The European Commission has been working since last month to develop a complex package that would allow the EU to finance a “reparations loan” for Ukraine, drawing on more than 200 billion euros of assets from the Russian central bank, immobilized since the invasion of Ukraine in February 2022 following Western sanctions.
The idea is that the EU uses part of these assets to then finance a loan of 140 billion euros in favor of Ukraine, which the latter will only repay if Russia pays it war reparations.
If Moscow refuses, EU sanctions remain in force and the assets remain immobilized.
On the other hand, if the sanctions are lifted without Russia having paid reparations, it will then be up to the EU to reimburse Euroclear, the financial institution where these 210 billion in Russian assets are located, and which has its headquarters in Brussels.
This project, in the development phase, must be discussed by EU leaders at a summit on Thursday in Brussels.
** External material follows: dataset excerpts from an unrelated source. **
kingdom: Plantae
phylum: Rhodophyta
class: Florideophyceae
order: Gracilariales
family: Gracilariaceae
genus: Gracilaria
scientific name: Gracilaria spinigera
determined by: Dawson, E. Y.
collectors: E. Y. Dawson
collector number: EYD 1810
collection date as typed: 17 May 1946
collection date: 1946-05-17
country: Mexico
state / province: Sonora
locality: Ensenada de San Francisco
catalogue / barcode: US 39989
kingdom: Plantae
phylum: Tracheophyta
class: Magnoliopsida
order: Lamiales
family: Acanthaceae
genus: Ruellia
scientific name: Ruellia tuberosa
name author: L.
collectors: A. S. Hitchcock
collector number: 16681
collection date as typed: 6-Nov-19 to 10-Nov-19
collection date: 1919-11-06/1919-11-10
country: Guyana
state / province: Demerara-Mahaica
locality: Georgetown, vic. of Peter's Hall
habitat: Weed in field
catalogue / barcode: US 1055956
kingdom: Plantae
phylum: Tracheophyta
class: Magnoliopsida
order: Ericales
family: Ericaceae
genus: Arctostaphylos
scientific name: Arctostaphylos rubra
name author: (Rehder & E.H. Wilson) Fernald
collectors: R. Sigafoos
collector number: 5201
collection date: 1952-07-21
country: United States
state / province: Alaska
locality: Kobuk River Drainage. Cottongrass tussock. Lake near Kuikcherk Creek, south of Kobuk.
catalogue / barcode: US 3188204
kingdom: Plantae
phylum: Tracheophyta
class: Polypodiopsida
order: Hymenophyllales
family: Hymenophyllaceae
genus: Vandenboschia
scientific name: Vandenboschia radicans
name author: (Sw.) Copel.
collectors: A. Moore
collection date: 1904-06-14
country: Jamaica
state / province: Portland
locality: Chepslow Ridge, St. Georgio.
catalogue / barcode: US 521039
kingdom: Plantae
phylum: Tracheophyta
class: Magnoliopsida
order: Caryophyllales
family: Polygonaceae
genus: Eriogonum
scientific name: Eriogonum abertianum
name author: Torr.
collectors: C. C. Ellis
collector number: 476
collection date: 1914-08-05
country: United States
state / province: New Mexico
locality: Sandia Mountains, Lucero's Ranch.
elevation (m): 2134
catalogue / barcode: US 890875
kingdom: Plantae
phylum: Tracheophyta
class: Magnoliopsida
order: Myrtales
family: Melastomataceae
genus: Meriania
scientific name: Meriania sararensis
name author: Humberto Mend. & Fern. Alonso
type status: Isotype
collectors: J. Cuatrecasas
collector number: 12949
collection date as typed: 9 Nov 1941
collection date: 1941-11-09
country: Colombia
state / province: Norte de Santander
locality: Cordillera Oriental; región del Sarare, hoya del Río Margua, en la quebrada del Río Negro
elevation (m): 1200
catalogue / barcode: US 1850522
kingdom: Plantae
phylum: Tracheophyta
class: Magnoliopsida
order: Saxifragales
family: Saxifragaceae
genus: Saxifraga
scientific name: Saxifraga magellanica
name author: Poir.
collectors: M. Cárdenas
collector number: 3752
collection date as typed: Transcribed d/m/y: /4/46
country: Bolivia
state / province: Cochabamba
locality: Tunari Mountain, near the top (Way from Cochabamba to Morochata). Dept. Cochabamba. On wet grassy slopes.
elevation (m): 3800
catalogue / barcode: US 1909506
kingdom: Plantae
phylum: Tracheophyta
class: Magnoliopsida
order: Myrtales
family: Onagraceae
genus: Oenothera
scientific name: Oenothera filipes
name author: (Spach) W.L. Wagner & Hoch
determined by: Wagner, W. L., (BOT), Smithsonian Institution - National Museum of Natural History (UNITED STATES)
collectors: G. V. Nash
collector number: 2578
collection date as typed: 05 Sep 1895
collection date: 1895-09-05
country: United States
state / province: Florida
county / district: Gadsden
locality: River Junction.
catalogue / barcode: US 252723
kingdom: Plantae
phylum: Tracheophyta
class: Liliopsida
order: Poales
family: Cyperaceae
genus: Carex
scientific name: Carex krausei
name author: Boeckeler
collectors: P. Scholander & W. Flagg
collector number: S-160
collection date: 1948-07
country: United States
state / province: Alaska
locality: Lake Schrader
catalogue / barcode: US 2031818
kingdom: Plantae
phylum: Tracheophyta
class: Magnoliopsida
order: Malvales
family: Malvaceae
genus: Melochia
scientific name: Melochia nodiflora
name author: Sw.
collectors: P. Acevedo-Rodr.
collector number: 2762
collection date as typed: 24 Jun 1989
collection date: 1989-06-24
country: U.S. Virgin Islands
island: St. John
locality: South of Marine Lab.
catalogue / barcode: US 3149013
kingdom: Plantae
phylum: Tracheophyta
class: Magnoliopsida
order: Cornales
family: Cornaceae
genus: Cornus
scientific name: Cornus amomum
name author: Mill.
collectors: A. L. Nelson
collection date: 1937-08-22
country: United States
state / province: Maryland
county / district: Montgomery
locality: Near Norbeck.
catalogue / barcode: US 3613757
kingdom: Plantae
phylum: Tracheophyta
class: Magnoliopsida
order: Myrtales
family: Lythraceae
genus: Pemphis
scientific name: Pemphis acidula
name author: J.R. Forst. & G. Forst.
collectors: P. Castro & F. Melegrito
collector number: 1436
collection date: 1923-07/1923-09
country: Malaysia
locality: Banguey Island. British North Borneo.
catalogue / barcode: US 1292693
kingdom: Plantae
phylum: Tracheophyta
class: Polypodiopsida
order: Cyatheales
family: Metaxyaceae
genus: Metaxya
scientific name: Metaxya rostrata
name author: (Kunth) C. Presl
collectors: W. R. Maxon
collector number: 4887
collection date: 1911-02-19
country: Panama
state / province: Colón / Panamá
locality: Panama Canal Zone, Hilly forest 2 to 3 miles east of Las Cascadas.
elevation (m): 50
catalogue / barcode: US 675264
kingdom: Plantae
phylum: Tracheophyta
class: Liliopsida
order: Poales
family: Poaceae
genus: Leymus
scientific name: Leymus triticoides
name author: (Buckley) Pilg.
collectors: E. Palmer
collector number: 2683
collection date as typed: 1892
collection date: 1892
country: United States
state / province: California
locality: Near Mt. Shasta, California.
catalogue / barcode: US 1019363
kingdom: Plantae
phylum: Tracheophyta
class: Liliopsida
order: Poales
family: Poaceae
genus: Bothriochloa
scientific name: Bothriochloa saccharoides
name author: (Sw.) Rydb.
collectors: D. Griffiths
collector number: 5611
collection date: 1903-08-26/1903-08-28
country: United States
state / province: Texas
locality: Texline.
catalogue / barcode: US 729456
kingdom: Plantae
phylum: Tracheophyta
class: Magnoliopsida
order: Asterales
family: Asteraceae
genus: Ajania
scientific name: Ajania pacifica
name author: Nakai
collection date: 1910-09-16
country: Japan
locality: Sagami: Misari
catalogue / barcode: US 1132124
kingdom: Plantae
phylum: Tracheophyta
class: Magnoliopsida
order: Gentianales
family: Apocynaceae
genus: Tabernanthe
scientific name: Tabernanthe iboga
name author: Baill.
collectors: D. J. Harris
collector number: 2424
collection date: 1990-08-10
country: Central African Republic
Several European officials hope that on this occasion they will give the green light to the European Commission to work on its legal implementation.
Belgium, where Euroclear is located, has so far been very reluctant, fearing having to foot the bill alone in the event of a problem.
The Belgian government is particularly insisting that a credible solidarity mechanism be established, giving it the assurance that other EU countries, or the Union budget, will guarantee possible reimbursement, if necessary.